Note: Dynamic content is not supported. You may have to save the web page to disk before parsing it.
Internet URL Format
The following is a valid internet URL format:
scheme://[username:password@]domainname:portnumber/path
where:
• scheme: Access protocol (service) such as HTTP or FTP.
• :(colon) - Informs the scheme that everything that follows the colon is the host name in RFC1037 format until the third slash (/).
• username:password@: User name and password are optional.
• domainname: website name or address where Internet users can access your website.
• :portnumber: If port is not specified, then scheme uses the default port and the second colon is not used.
• /path: The third slash informs the scheme that everything that follows the slash is the hierarchical path to the resource, including file name.
Note: Within the URL, the case and file extension must be correct. If the URL returns "Error 404 Resource Not Found" or another form of this error, verify the case and file extension and retry. For example:
The URL http://www.domainname.com/file.htm may not locate http://www.domainname.com/File.html and returns "Error 404-Resource Not Found" or defaults to the domain error page.
URI Parameters
The following table provides the description for the URI parameters.
Escape Characters
Valid URIs require character strings that are consistent with the established standards. Some URIs may contain reserved (non-valid) characters such as a space or a hash. These non-valid characters must be escaped for the URI to be valid.

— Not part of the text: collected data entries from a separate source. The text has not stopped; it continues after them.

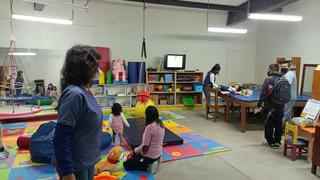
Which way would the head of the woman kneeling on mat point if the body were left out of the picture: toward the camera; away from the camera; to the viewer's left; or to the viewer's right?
away from the camera

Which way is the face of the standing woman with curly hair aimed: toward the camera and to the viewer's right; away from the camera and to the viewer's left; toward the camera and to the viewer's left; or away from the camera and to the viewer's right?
away from the camera and to the viewer's right

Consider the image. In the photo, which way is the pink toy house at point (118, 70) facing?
toward the camera

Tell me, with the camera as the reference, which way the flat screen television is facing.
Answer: facing the viewer

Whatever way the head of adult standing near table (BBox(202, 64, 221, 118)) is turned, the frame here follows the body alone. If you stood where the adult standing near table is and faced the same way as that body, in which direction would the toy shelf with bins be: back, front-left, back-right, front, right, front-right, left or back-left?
back-left

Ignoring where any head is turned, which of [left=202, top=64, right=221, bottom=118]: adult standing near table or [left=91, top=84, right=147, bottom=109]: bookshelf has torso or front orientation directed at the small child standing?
the bookshelf

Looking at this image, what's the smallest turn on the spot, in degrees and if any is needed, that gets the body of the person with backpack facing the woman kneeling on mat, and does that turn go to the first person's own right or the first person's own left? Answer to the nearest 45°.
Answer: approximately 90° to the first person's own left

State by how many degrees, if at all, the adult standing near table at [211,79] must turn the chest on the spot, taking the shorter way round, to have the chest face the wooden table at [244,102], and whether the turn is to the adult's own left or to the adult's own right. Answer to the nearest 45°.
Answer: approximately 45° to the adult's own right

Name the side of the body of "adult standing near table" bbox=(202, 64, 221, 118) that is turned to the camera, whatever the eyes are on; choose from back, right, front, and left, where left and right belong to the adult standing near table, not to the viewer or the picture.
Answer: right

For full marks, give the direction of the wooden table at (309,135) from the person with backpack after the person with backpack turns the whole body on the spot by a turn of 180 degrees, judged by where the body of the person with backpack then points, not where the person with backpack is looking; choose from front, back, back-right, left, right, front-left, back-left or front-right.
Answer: front

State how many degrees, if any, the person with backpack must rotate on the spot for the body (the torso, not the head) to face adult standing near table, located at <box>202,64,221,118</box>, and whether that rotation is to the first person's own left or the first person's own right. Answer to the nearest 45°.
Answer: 0° — they already face them

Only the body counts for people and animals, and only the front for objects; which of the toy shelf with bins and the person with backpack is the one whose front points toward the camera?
the toy shelf with bins

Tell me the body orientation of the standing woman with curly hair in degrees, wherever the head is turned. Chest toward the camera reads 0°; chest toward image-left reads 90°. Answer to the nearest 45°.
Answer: approximately 270°

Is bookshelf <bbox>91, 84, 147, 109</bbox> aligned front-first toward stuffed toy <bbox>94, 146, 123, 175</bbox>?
yes
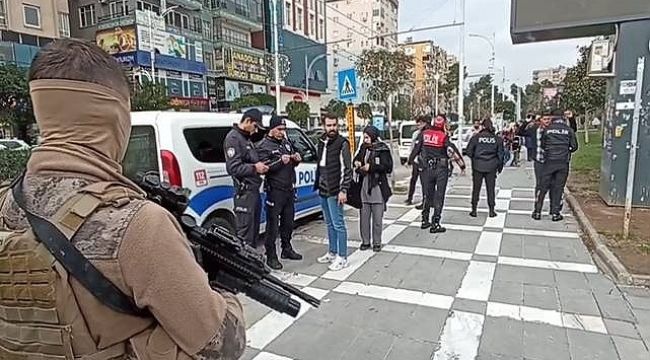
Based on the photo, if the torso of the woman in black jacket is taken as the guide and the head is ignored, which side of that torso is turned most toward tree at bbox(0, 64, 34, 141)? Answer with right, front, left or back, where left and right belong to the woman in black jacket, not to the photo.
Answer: right

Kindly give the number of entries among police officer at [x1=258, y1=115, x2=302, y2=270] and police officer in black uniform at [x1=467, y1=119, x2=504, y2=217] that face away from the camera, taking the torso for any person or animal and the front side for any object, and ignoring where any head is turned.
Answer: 1

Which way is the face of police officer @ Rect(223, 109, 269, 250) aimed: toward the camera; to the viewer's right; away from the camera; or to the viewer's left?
to the viewer's right

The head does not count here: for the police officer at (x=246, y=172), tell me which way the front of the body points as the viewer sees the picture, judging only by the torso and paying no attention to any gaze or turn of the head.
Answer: to the viewer's right

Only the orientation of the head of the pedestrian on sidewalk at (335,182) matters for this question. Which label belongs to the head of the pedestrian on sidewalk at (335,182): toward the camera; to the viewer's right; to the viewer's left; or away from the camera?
toward the camera

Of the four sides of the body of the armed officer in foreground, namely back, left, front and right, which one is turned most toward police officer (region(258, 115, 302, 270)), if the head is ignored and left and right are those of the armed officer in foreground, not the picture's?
front

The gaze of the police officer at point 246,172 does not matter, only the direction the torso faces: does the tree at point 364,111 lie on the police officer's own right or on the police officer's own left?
on the police officer's own left

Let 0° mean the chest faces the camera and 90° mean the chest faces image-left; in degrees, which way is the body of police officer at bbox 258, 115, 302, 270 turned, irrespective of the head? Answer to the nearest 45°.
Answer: approximately 315°

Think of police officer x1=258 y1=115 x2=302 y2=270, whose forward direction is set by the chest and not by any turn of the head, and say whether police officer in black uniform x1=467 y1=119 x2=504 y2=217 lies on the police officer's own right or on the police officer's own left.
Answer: on the police officer's own left

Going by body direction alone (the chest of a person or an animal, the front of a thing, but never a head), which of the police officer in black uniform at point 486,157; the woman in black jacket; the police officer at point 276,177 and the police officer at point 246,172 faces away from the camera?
the police officer in black uniform

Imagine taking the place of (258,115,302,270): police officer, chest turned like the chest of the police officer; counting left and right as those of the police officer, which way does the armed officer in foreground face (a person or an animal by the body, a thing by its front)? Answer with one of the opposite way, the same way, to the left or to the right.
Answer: to the left

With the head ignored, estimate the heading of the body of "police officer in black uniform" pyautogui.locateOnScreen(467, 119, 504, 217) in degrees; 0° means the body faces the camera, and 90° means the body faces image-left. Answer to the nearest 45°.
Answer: approximately 180°

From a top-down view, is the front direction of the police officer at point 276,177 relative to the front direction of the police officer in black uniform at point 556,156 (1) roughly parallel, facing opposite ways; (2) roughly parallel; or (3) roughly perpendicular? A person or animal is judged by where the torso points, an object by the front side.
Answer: roughly perpendicular

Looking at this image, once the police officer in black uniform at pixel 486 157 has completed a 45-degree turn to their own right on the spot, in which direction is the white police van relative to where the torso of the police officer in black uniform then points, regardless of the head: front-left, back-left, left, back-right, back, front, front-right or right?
back
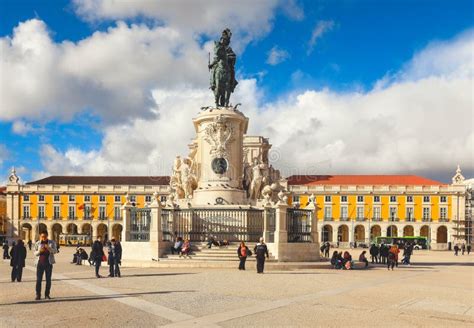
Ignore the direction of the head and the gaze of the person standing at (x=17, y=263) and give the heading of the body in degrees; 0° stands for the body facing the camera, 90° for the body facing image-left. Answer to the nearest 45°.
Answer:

Whether a character is reserved or not is defined by the URI component it appears in and the syntax for escaping is dependent on the context. Due to this ambiguous nature, use the reserved or potentially reserved characters with caution. If possible, avoid using these characters. If you cannot avoid it, then it is important to understand the characters that are reserved, the context in
which they are reserved, and how to escape the reserved characters. For example, http://server/directory/file 3 changes to
http://server/directory/file%20. The space character is replaced with the percent sign and the ASCII hex value 20.
Note: The hash ("#", ASCII 23 hex) character is reserved. It is used as a delimiter to separate the URI of an object from a fragment identifier. If the hash character is used as a valid character in a URI, it must be escaped.
For more information, see Uniform Resource Identifiers (URI) at
http://www.ietf.org.Non-routable Addresses
Some URI groups are reserved for specific purposes such as private networks, where it is not required to expose an individual computer or group of computers directly to the web. The following three groups of addresses are reserved for this:
• 10.0.0.0 - 10.255.255.255
• 172.16.0.0 - 172.31.255.255
• 192.168.0.0 - 192.168.255.255
The non-routable IP addresses are used, network routers within the organization route the traffic with Native Address Translation (NAT) using Dynamic Host Control Protocol (DHCP). Because the non-routable IP groups are not registered in the Internet router and domain name server tables, the local router assigns identifying code to the packet headers it receives from local machines. The local router uses these identifiers to direct traffic from and to local computers. Non-routable addresses provide an additional layer of security.
Limitations
• Map Designer can connect to sources that can be represented as a file or file stream such as WHOIS and HTTP. It cannot connect to interactive session resources such as TELNET or RLOGIN.
• You can send data to targets using HTTP and FTP protocols. However, the URI structure is different. For example:
ftp://username:password@server.domain.com/subdirectory/file.asc
• Sometimes Map Editor times out before connecting due to slow network. To resolve this, add the following line in the [UserInfo] section in the cosmos.ini file:
NetworkTimeout=5
The normal default is 5 seconds. If there are problems connecting, then increase the network timeout value to a number greater than 5.